What is said in the server logs? Can you enable verbose logging in the client as well?

Morten_Brix_Pedersen · April 15, 2014, 9:34am

Hi Greg,

You can see client (verbose) output and server output here:

https://gist.github.com/mbp/7af1181c503ecb095cc4

I tried copying the entire database from the server to my local machine. The problem does not occur here.

I have a theory it might have to do with our server on Amazon which uses a different timezone than my local machine. But I suppose this should not be a problem.

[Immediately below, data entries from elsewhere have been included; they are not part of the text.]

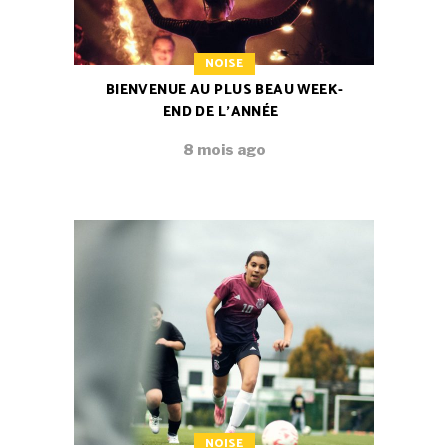
NOISE
BIENVENUE AU PLUS BEAU WEEK-
END DE L’ANNÉE
8 mois ago
NOISE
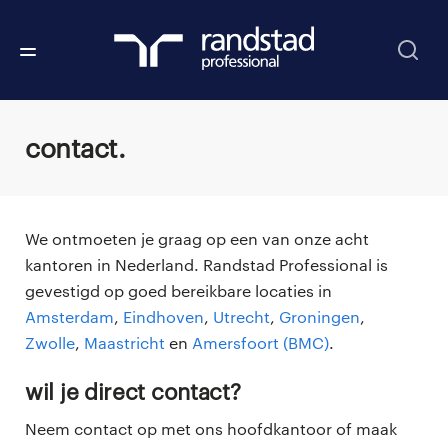
contact.
We ontmoeten je graag op een van onze acht
kantoren in Nederland. Randstad Professional is
gevestigd op goed bereikbare locaties in
Amsterdam
,
Eindhoven
,
Utrecht
,
Groningen
,
Zwolle
,
Maastricht
en
Amersfoort (BMC)
.
wil je direct contact?
Neem contact op met ons hoofdkantoor of maak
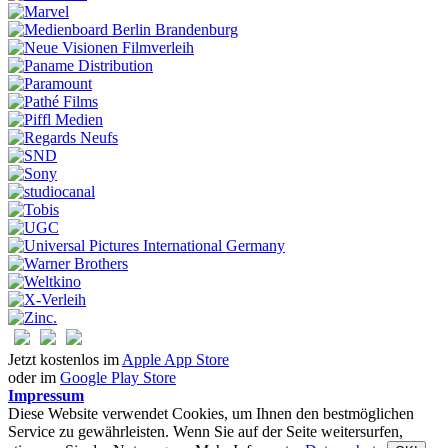
Jetzt kostenlos im
Apple App Store
oder im
Google Play Store
Impressum
Diese Website verwendet Cookies, um Ihnen den bestmöglichen
Service zu gewährleisten. Wenn Sie auf der Seite weitersurfen,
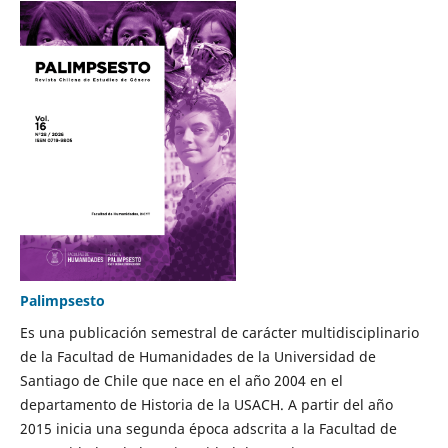
Palimpsesto
Es una publicación semestral de carácter multidisciplinario
de la Facultad de Humanidades de la Universidad de
Santiago de Chile que nace en el año 2004 en el
departamento de Historia de la USACH. A partir del año
2015 inicia una segunda época adscrita a la Facultad de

jen20 · April 15, 2014, 10:12am

The logs show your connection being closed after the first 500 events are received over the subscription due to a heartbeat timeout:

[04,09:28:56.218,INFO] EventStoreConnection 'ES-a126c06e-01c6-400a-b13f-c24ca02b5193': closing TCP connection [172.31.50.209:1113, L192.168.1.102:52360, {da752d75-ab91-4392-91df-8faa6b93d6a2}] due to HEARTBEAT TIMEOUT at pkgNum 2.

[04,09:28:56.218,DEBUG] EventStoreConnection 'ES-a126c06e-01c6-400a-b13f-c24ca02b5193': CloseTcpConnection.

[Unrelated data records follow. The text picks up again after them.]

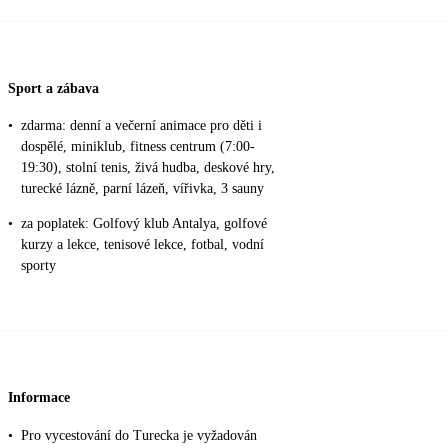
Sport a zábava
•
zdarma: denní a večerní animace pro děti i
dospělé, miniklub, fitness centrum (7:00-
19:30), stolní tenis, živá hudba, deskové hry,
turecké lázně, parní lázeň, vířivka, 3 sauny
•
za poplatek: Golfový klub Antalya, golfové
kurzy a lekce, tenisové lekce, fotbal, vodní
sporty
Informace
•
Pro vycestování do Turecka je vyžadován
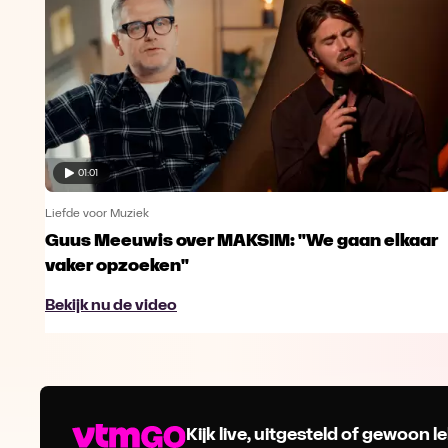
01:01
Liefde voor Muziek
Guus Meeuwis over MAKSIM: "We gaan elkaar
vaker opzoeken"
Bekijk nu de video
Kijk live, uitgesteld of gewoon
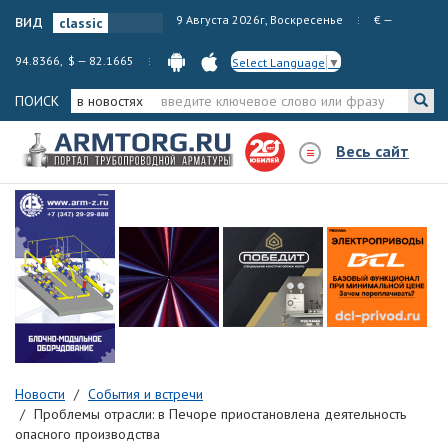
вид
9 Августа 2026г, Воскресенье
€ —
94.8366, $ — 82.1665
Select Language
▼
ПОИСК
в новостях
Весь сайт
Новости
События и встречи
Проблемы отрасли: в Печоре приостановлена деятельность
опасного производства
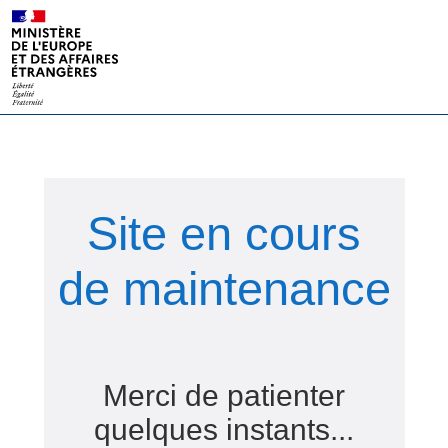
Site en cours
de maintenance
Merci de patienter
quelques instants...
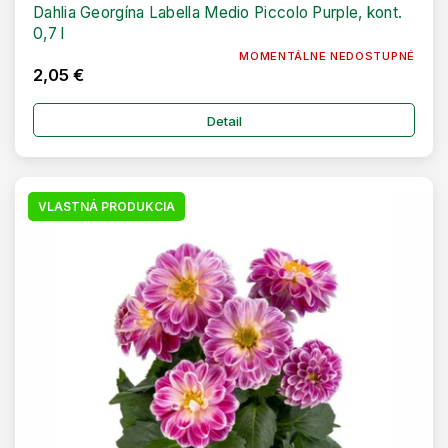
Dahlia Georgína Labella Medio Piccolo Purple, kont.
0,7 l
MOMENTÁLNE NEDOSTUPNÉ
2,05 €
Detail
VLASTNÁ PRODUKCIA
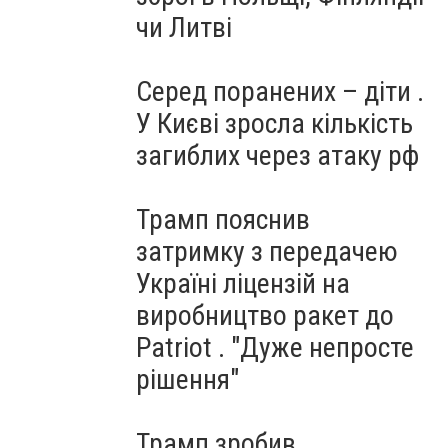
чи Литві
Серед поранених – діти .
У Києві зросла кількість
загиблих через атаку рф
Трамп пояснив
затримку з передачею
Україні ліцензій на
виробництво ракет до
Patriot . "Дуже непросте
рішення"
Трамп зробив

[04,09:28:56.221,INFO] [09:28:56.221: N172.31.50.209:1113, L192.168.1.102:52360, {da752d75-ab91-4392-91df-8faa6b93d6a2}]:

Received bytes: 4741980, Sent bytes: 133

Send calls: 4, callbacks: 4

Receive calls: 978, callbacks: 977

The reconnections then fail for the same reason.

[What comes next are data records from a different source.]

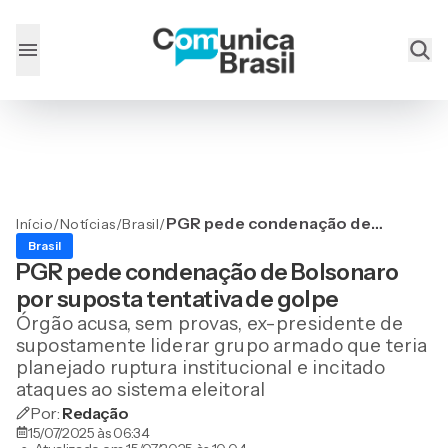
PGR pede condenação de
Início
/
Notícias
/
Brasil
/
Bolsonaro por suposta
Brasil
tentativa de golpe
PGR pede condenação de Bolsonaro
por suposta tentativa de golpe
Órgão acusa, sem provas, ex-presidente de
supostamente liderar grupo armado que teria
planejado ruptura institucional e incitado
ataques ao sistema eleitoral
Por:
Redação
15/07/2025 às 06:34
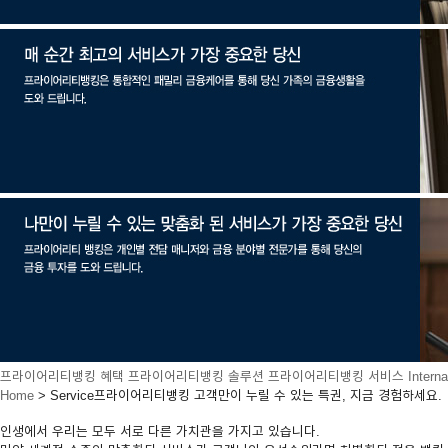
프라이어리티뱅킹 혜택
프라이어리티뱅킹 솔루션
프라이어리티뱅킹 서비스
Intern
Home
> Service
프라이어리티뱅킹 고객만이 누릴 수 있는 특권, 지금 경험하세요.
인생에서 우리는 모두 서로 다른 가치관을 가지고 있습니다.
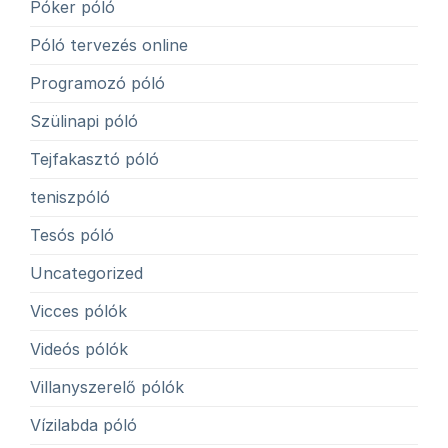
Póker póló
Póló tervezés online
Programozó póló
Szülinapi póló
Tejfakasztó póló
teniszpóló
Tesós póló
Uncategorized
Vicces pólók
Videós pólók
Villanyszerelő pólók
Vízilabda póló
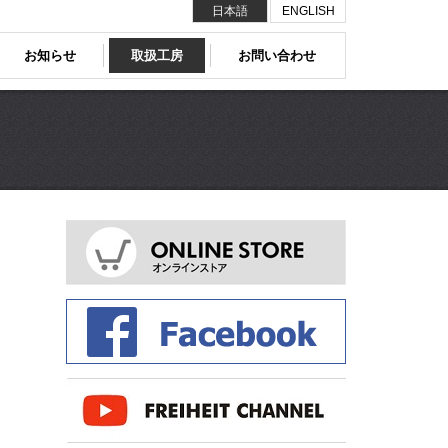
日本語
ENGLISH
お知らせ
取扱工房
お問い合わせ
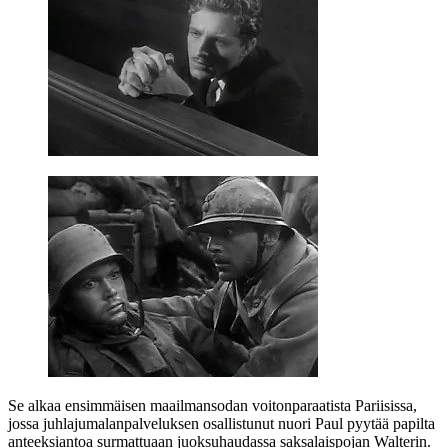
Se alkaa ensimmäisen maailmansodan voitonparaatista Pariisissa,
jossa juhlajumalanpalveluksen osallistunut nuori Paul pyytää papilta
anteeksiantoa surmattuaan juoksuhaudassa saksalaispojan Walterin.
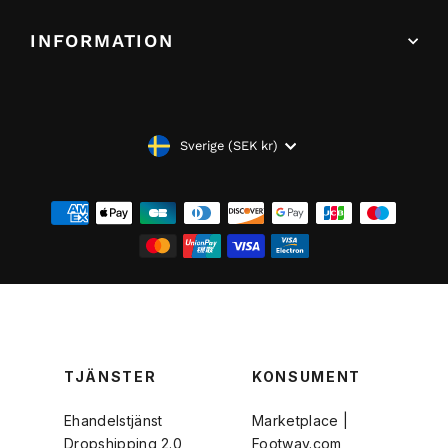
INFORMATION
VALUTA
Sverige (SEK kr)
TJÄNSTER
KONSUMENT
Ehandelstjänst
Marketplace |
Dropshipping 2.0
Footway.com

Is this a a particularly small VM on Amazon? What is your heartbeat timeout configured as?

James

Greg_Young1 · April 15, 2014, 10:16am

That should not be a problem what could be a problem is you not reading the events fast enough over the tcp pipe from amazon. What happens with a smaller batch size?

Morten_Brix_Pedersen · April 15, 2014, 10:26am

Hi James,

Aha. I am using the default heart beat timeout (750 milliseconds). Increasing this value fixes the issue!

Yes it’s the smallest instance on Amazon, so I suppose this is what causes it (a test system, running for 6 months). We will be using a much greater instance when we go into production.

It would be nice if the heartbeat timeout “reason” was actually passed on to “OnDisconnected” handler, or something similar.